[Quoted text]
+===+
I apologize, but argue for the novelists’ youth, their energy, their determination to be heard.
I can see I disappoint her. “Everybody needs to be heard, “ she insists.
I agree wholeheartedly. “But maybe not all at once,” I want to add.
Some months later, a reader sends me a review of a novel about Irish Americans in which the reviewer admits that a summary of the plot sounds “as fresh as a pint of last week’s Guinness.”
The reader asks me: Can you imagine the same kind of joke being made about the literature of any other nationality? By way of example, he offers some substitute words, offensive food slurs directed at other ethnicities. He urges me to write to the reviewer. Be aggrieved for us, he says. We have our grievances, too. Stand up for the Irish.
Similar entreaties arrive from Catholic readers who are tired of hearing their faith so easily maligned. Speak up for us, they say. I begin to wonder if I’m being asked to rise up, or to shout down.
My father, the orphaned child of Irish immigrants – I know, you’ve heard the story – was full of admiration for the Jewish kids in his New York neighborhood. Because they were the only other kids he ever saw in the library. Because they were always studying. The word Yeshiva, he liked to point out, means to sit.
“Before you shoot your mouth off,” he would tell us, “go sit in the library.”
+===+
[Task list]
A. Update the essay excerpt starting with "I can see I" and going on through "for the Irish.", replacing "reviewer" with "critic".
B. According to the essay excerpt, why did the writer's father admire the Jewish kids in his New York neighborhood?
The records placed after the essay excerpt are separate material.

Dataset entries:
+===+
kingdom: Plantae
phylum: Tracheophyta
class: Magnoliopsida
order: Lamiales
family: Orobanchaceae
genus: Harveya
+===+
[Task answers]
A.
I can see I disappoint her. “Everybody needs to be heard, “ she insists.
I agree wholeheartedly. “But maybe not all at once,” I want to add.
Some months later, a reader sends me a review of a novel about Irish Americans in which the critic admits that a summary of the plot sounds “as fresh as a pint of last week’s Guinness.”
The reader asks me: Can you imagine the same kind of joke being made about the literature of any other nationality? By way of example, he offers some substitute words, offensive food slurs directed at other ethnicities. He urges me to write to the critic. Be aggrieved for us, he says. We have our grievances, too. Stand up for the Irish.

B. He admired them because they were the only other kids he ever saw in the library and because they were always studying.